→ **Given instruction**:
Return every line below unchanged, but leave the pictures out of your answer.
-------- Records supplied --------
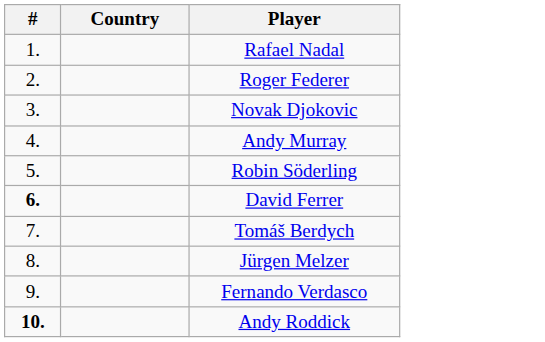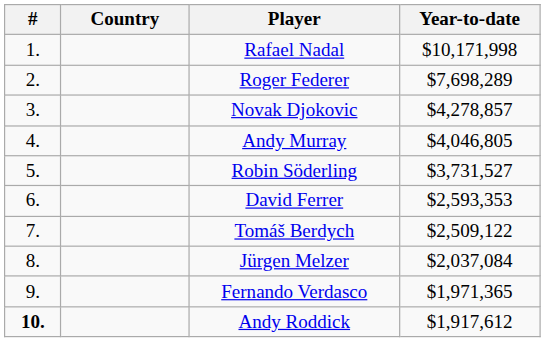+ column: Year-to-date | $10,171,998 | $7,698,289 | $4,278,857 | $4,046,805 | $3,731,527 | $2,593,353 | $2,509,122 | $2,037,084 | $1,971,365 | $1,917,612
David Ferrer | #: bold -> normal
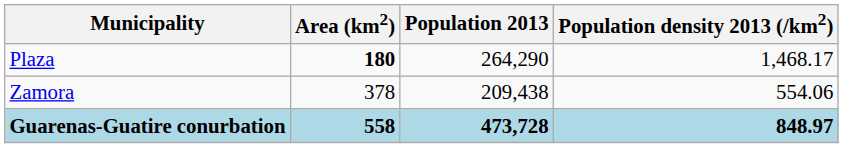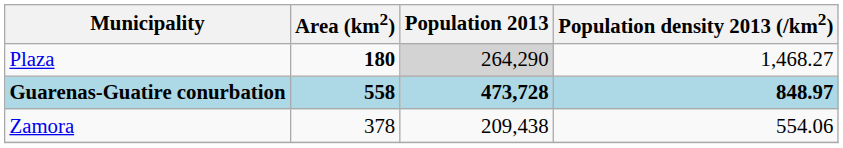Plaza | Population 2013: no background -> lightgrey background
Plaza | Population density 2013 (/km2): 1,468.17 -> 1,468.27
rows swapped: Zamora <-> Guarenas-Guatire conurbation
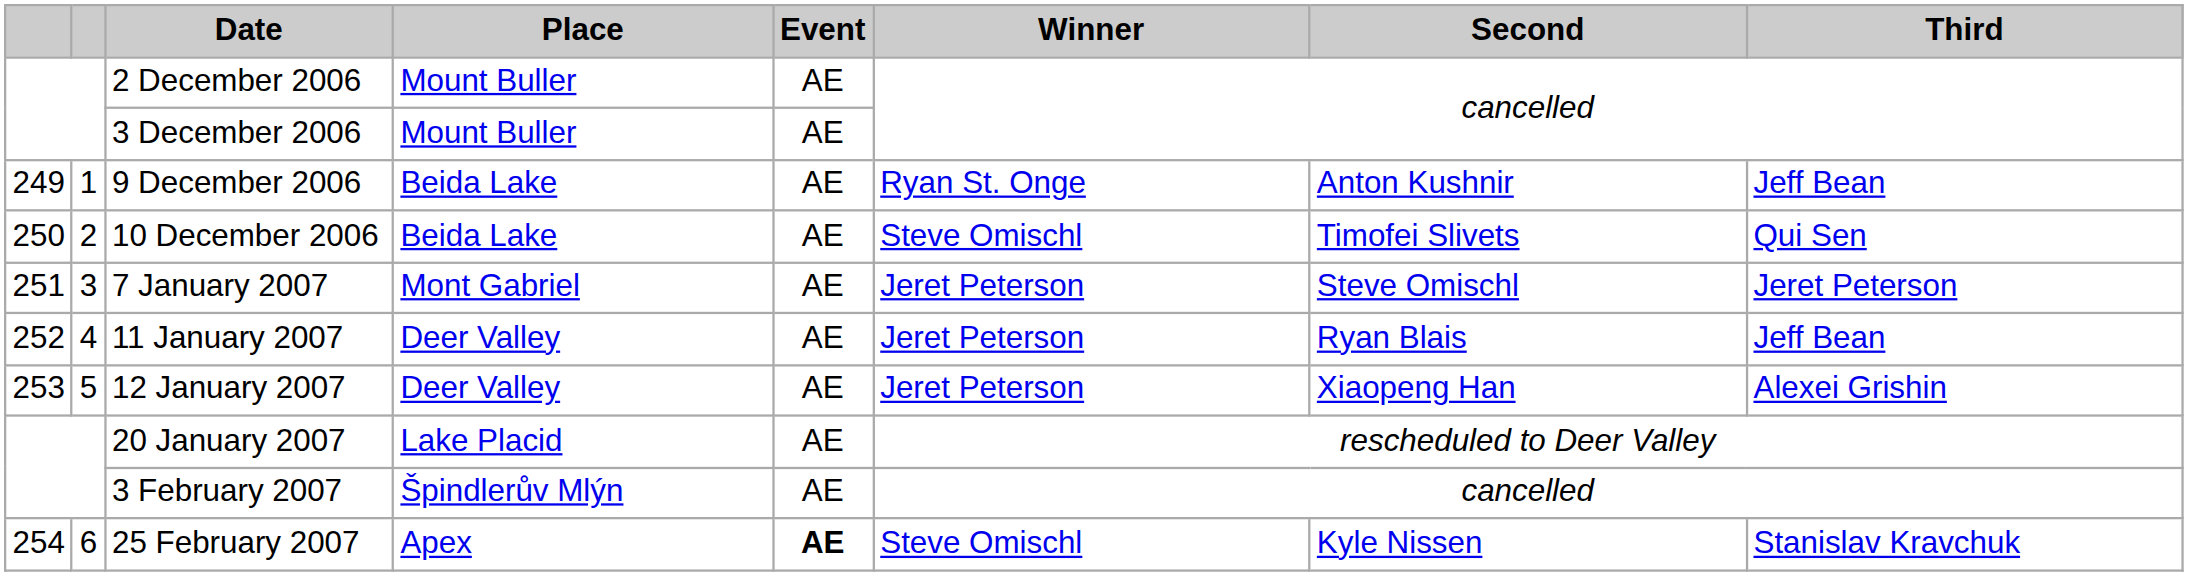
--------
→ **Final result**:
+ column: Year-to-date | $10,171,998 | $7,698,289 | $4,278,857 | $4,046,805 | $3,731,527 | $2,593,353 | $2,509,122 | $2,037,084 | $1,971,365 | $1,917,612
David Ferrer | #: bold -> normal
Plaza | Population 2013: no background -> lightgrey background
Plaza | Population density 2013 (/km2): 1,468.17 -> 1,468.27
rows swapped: Zamora <-> Guarenas-Guatire conurbation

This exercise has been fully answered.